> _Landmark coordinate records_
====================

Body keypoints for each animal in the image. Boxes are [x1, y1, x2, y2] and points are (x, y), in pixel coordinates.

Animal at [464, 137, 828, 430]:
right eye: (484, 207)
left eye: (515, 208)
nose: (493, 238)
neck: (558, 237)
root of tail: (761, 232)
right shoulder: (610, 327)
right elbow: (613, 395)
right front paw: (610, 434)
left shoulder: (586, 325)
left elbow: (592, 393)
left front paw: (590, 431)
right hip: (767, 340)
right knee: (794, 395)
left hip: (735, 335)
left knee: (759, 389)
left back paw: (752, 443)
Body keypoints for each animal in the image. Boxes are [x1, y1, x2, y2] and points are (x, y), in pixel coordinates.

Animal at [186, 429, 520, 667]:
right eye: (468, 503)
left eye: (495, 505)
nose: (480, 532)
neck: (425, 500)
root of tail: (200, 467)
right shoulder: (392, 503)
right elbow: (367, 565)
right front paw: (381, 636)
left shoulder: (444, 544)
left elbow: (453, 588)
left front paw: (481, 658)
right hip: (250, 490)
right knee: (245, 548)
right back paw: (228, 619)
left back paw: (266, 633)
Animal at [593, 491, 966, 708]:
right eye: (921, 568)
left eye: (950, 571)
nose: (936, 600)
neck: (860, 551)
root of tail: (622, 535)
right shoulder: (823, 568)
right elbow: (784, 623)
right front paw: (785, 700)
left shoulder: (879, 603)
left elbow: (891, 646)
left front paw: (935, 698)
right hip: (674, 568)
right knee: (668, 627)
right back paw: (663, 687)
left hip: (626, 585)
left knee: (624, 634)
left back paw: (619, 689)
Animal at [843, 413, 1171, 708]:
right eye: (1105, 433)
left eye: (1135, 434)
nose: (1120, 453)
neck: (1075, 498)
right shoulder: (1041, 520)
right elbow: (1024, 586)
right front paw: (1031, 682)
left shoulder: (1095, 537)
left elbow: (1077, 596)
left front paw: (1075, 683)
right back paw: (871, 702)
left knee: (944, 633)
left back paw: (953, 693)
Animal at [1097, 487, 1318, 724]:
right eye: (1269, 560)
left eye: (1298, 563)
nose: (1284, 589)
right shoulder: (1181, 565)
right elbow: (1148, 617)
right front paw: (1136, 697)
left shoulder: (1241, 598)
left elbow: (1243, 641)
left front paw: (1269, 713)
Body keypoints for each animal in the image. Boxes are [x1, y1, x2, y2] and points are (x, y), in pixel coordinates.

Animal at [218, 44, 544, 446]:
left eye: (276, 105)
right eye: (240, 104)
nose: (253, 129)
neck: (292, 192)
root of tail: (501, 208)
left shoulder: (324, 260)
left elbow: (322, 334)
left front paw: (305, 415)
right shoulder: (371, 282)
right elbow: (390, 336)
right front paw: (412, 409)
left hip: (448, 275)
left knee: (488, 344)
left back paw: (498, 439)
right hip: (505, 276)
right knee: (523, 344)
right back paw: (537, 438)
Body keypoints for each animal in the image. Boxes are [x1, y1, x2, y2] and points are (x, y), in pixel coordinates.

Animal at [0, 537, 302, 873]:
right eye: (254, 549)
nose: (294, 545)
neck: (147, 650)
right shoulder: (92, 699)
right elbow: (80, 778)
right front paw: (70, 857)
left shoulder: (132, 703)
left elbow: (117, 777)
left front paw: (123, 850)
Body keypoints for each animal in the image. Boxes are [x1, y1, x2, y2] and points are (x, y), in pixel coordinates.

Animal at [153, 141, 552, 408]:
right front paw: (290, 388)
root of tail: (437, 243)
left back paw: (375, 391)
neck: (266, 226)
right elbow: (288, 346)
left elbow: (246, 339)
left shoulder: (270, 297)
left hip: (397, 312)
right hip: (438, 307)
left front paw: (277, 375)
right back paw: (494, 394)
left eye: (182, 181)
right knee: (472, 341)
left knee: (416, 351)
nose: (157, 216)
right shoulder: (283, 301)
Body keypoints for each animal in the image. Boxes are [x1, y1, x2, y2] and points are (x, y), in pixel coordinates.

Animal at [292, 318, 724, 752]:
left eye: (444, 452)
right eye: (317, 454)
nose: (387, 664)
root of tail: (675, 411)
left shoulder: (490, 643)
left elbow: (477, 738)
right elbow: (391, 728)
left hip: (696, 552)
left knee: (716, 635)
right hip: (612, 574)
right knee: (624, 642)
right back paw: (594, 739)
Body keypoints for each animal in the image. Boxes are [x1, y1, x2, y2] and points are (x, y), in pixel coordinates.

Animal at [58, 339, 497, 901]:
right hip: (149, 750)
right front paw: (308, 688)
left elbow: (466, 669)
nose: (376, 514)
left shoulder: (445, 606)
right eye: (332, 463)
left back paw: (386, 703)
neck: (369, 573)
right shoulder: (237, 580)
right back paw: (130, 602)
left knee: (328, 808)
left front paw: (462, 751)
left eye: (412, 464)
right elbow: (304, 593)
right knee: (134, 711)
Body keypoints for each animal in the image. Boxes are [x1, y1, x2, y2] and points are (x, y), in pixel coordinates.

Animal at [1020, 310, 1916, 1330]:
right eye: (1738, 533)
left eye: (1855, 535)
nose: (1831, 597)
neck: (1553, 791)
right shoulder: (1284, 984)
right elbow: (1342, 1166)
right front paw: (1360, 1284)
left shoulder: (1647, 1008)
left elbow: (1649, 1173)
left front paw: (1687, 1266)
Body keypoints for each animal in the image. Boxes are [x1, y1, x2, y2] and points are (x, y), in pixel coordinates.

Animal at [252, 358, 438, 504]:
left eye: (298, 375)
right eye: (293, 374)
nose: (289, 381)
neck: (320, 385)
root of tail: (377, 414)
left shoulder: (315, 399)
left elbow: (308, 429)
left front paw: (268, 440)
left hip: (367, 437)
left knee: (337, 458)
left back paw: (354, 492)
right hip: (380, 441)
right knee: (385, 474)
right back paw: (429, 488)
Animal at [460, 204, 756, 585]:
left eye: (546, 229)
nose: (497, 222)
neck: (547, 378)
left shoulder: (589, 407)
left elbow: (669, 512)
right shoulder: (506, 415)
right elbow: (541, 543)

====================

> _EXERCISE BRIEF_
From the records above, extract exactly and only the lines that begin at the line with "left knee: (328, 808)" and stop after the line with "right hip: (380, 441)".

> _ANSWER SPACE_
left knee: (328, 808)
left front paw: (462, 751)
left eye: (412, 464)
right elbow: (304, 593)
right knee: (134, 711)
Body keypoints for each animal in the image. Boxes are [x1, y1, x2, y2] and points are (x, y), in pixel coordinates.

Animal at [1020, 310, 1916, 1330]:
right eye: (1738, 533)
left eye: (1855, 535)
nose: (1831, 597)
neck: (1553, 791)
right shoulder: (1284, 984)
right elbow: (1342, 1166)
right front paw: (1360, 1284)
left shoulder: (1647, 1008)
left elbow: (1649, 1173)
left front paw: (1687, 1266)
Body keypoints for each animal in the image. Boxes are [x1, y1, x2, y2] and points are (x, y), in pixel coordinates.

Animal at [252, 358, 438, 504]:
left eye: (298, 375)
right eye: (293, 374)
nose: (289, 381)
neck: (320, 385)
root of tail: (377, 414)
left shoulder: (315, 399)
left elbow: (308, 429)
left front paw: (268, 440)
left hip: (367, 437)
left knee: (337, 458)
left back paw: (354, 492)
right hip: (380, 441)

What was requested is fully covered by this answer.